Before coming here I was in Rome, meeting with
a fellow countryman who today occupies a strong,
exemplary religious and moral leadership. I would like
to offer a message of peace and of peacebuilding. If
we truly wish to fight terrorism, then let us work for
peace. We cannot fight the terrorists by beating the
drums of war. Quite the contrary, that is exactly what
they want — a symmetrical reaction so that the wheel
again begins to turn and a price is paid in blood.
That is why I think it is important for us to think
deeply about those issues. Above all, I want to bring
to the table the certainty that if the United Nations
recovers its leadership, if the Assembly resumes its
mandate, when too many countries fail to comply with
international law, even though they require others to do
so, then I am certain that we will have made a major
contribution to peacebuilding and the fight against
terrorism from which no one would have been left out.
But we have to leave to our children a much better
world than the one we have today.
Finally, I wish to recall that a year ago the problems
were different. A year ago, we were discussing other
problems, other threats to security. Times have
changed. The wrongdoers of yesterday do not seem so
bad today. Those who should have been invaded and
crushed a year ago, today seem to be cooperating to
fight the Islamic State in Iraq and the Sham (ISIS).
First, it was Al-Qaida, and, I wonder, where did
Al-Qaida and the Taliban spring from?
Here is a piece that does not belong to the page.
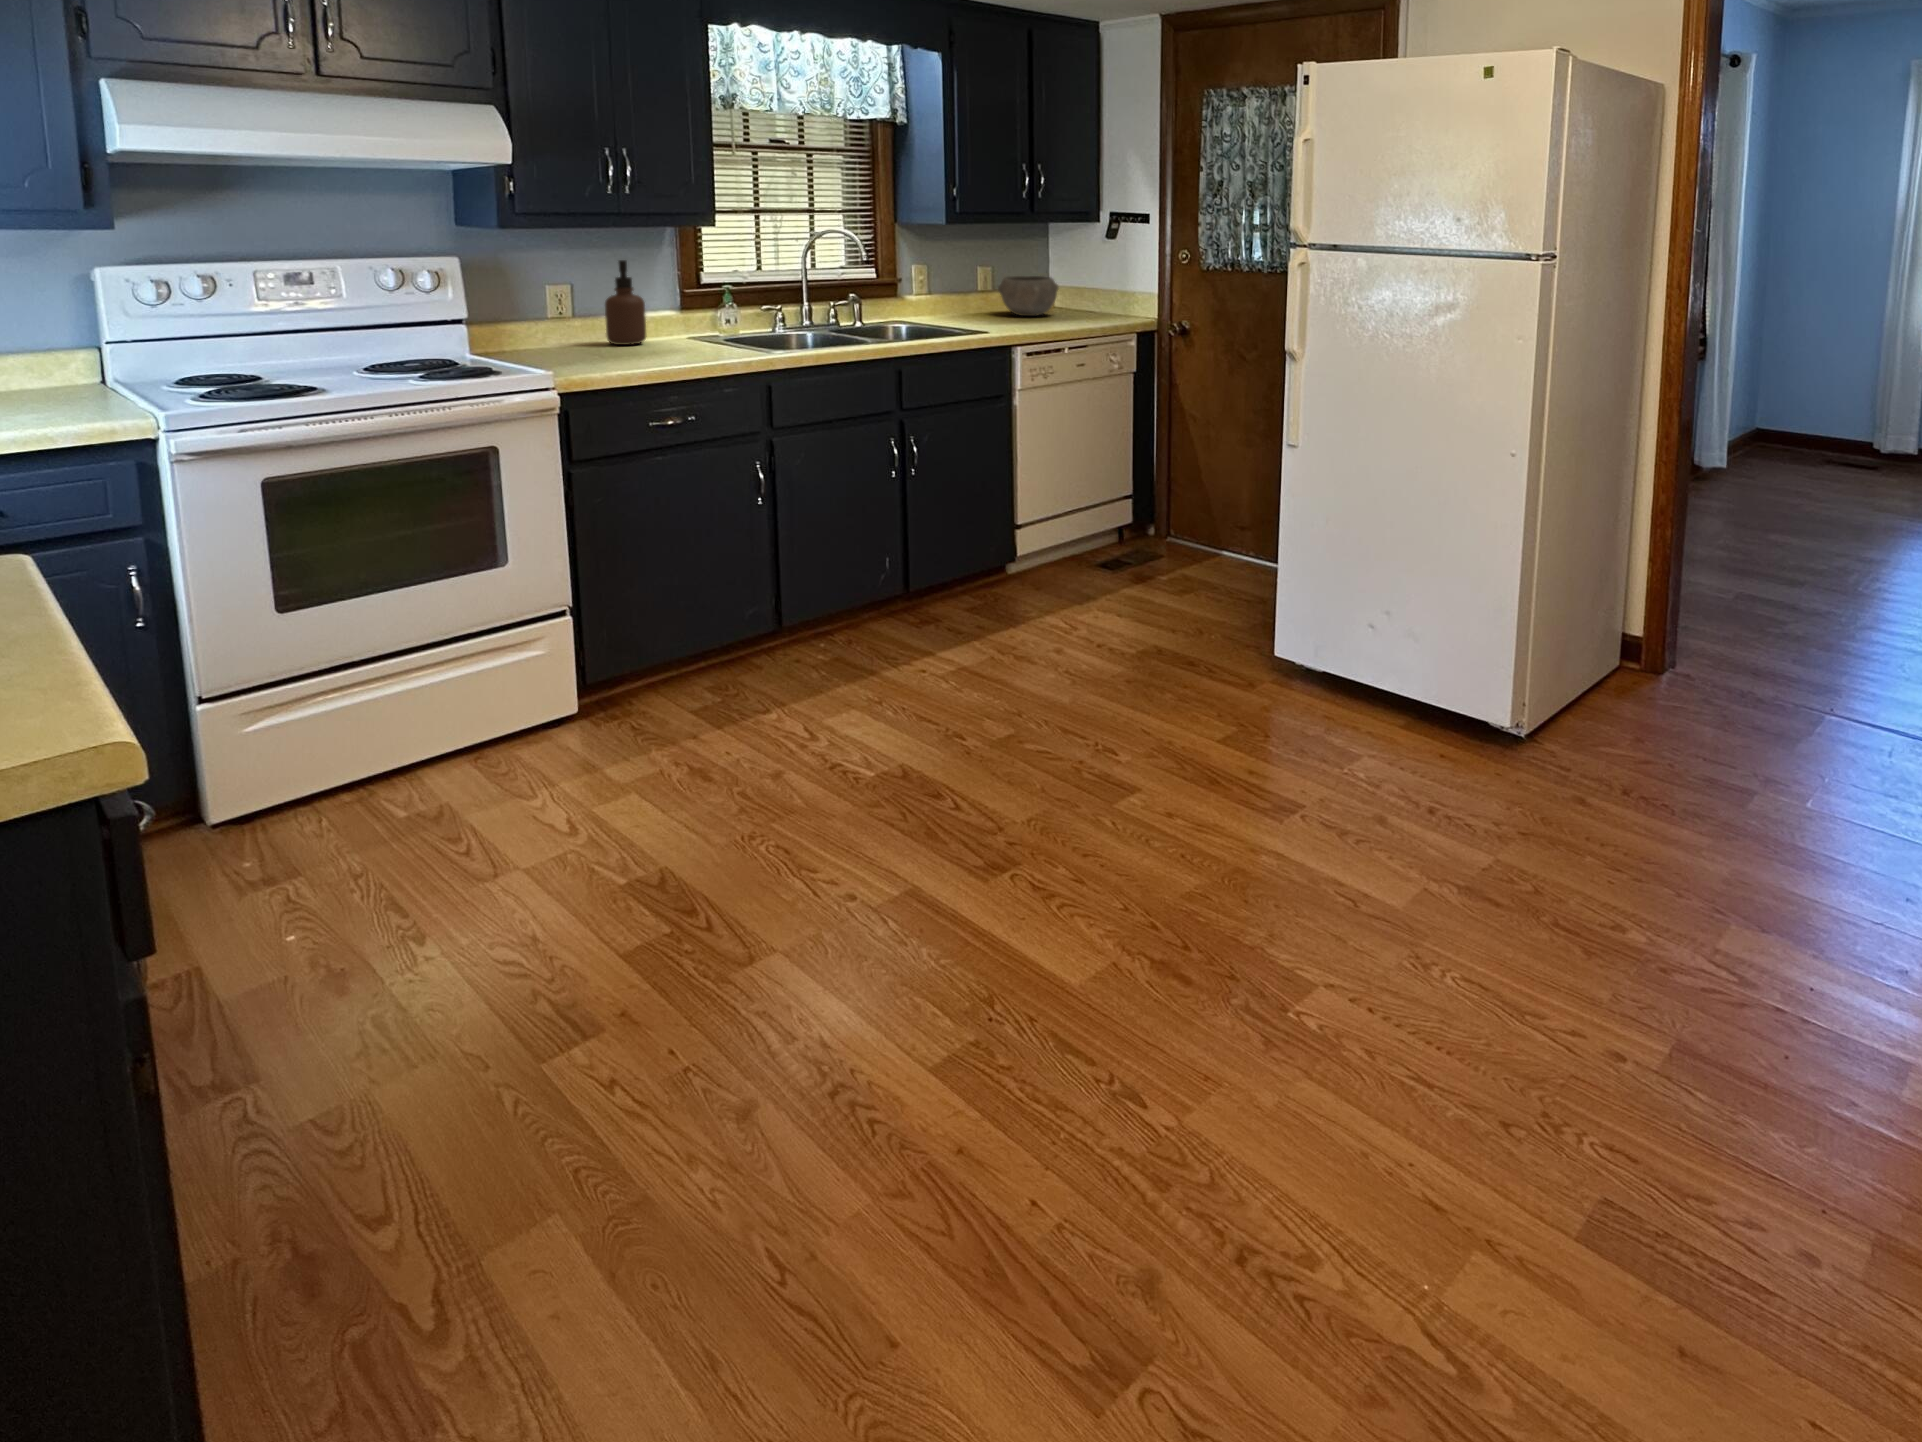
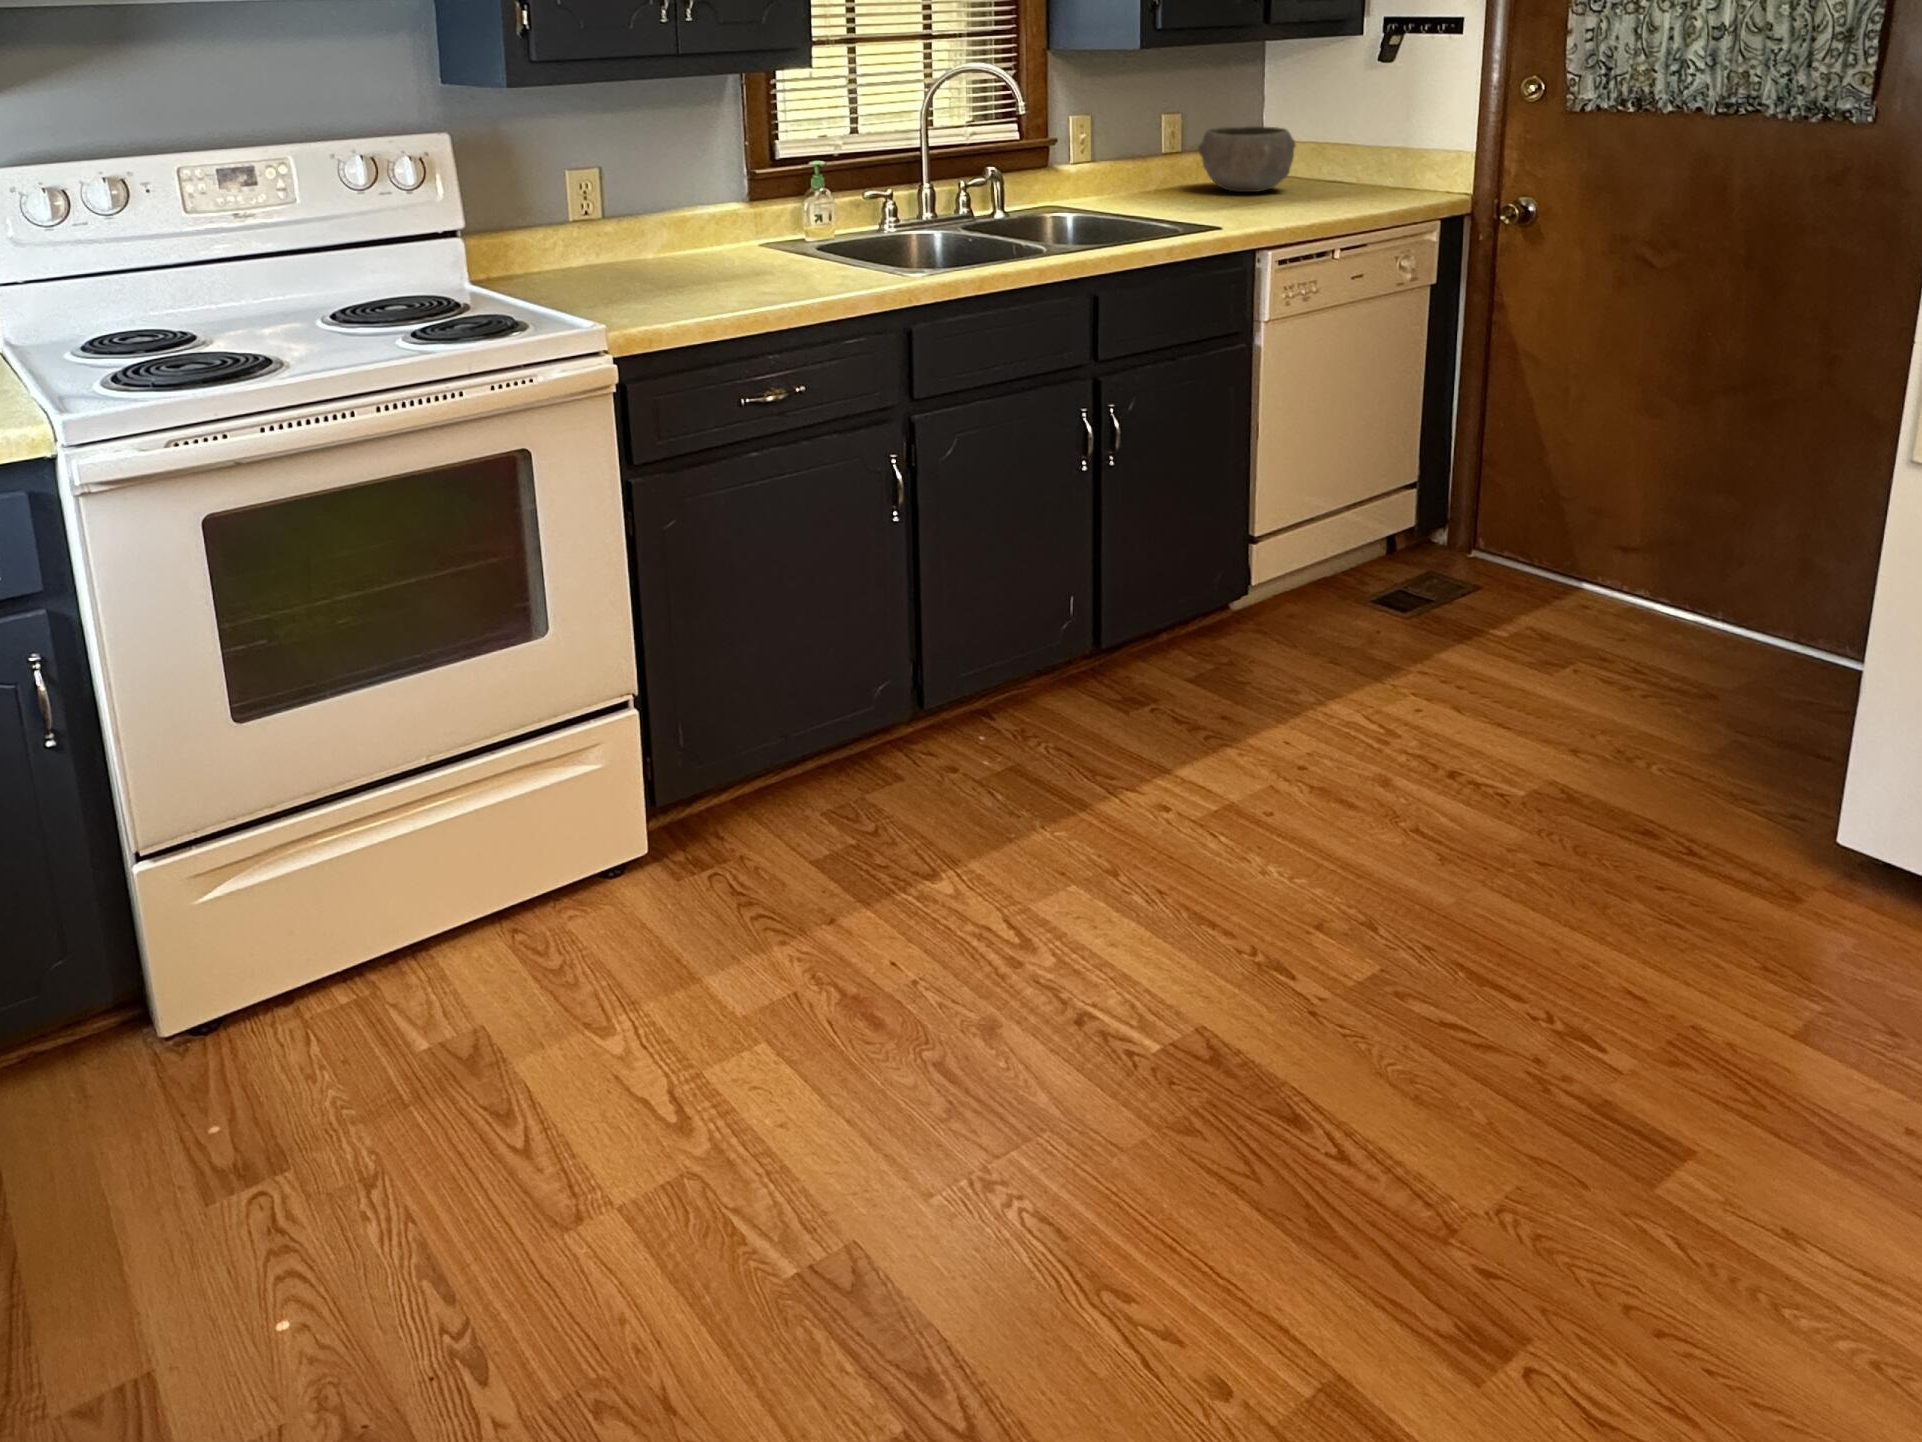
soap dispenser: present [605,260,646,345] -> none [651,128,711,262]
Where do they
get their weapons and resources? My country does not
produce weapons. Who sells arms to those groups?
Then there was the Arab Spring, which ended up by
being not so much a spring as a fall and even a winter.
Those involved went from being freedom-fighters to
being persecuted or imprisoned. Now there is ISIS, a
new terrorist organization that carries out beheadings
on television on a carefully set stage. What is causing
all this, I wonder? Where is this coming from? I have
become really distrustful of everything after seeing
what is happening in the world today — real-life scenes
that make fictional series look trivial.
It is therefore worth asking ourselves why it is that
we are facing ever-greater problems — problems that
caused the Pope to comment that there is practically a
third world war. That is true. It is a world war but not
along the lines of the more conventional wars of the
twentieth century. There are hotspots where the only
victims are civilian populations. That is why, a few
minutes from now in the Security Council, of which
Argentina is a non-permanent member, we wish to raise
some of those issues. We have no certainties, no absolute
truths, but we have many questions. We want to put
them to those who possess a lot more information than
we do, far more data and far more extensive networks of
information than my country has. Heaven forbid that,
with all those data, they have a wealth of information
but can understand little of what is happening. For they
have to be able to comprehend what is happening if they
are to come up with a definitive solution.
I deeply appreciate once again the political will of
the 124 countries that supported resolution 68/304. As
everyone knows, there was pressure to keep us from
getting that number of supporters or having a vote,
but I think that the exercise of practical, effective and
democratic multilateralism that the adoption of the
resolution represents demonstrates that all is not lost.
On the contrary, it is in the hands of each and every one
of us, each of our countries, to find real and effective
solutions to the problems the world has today.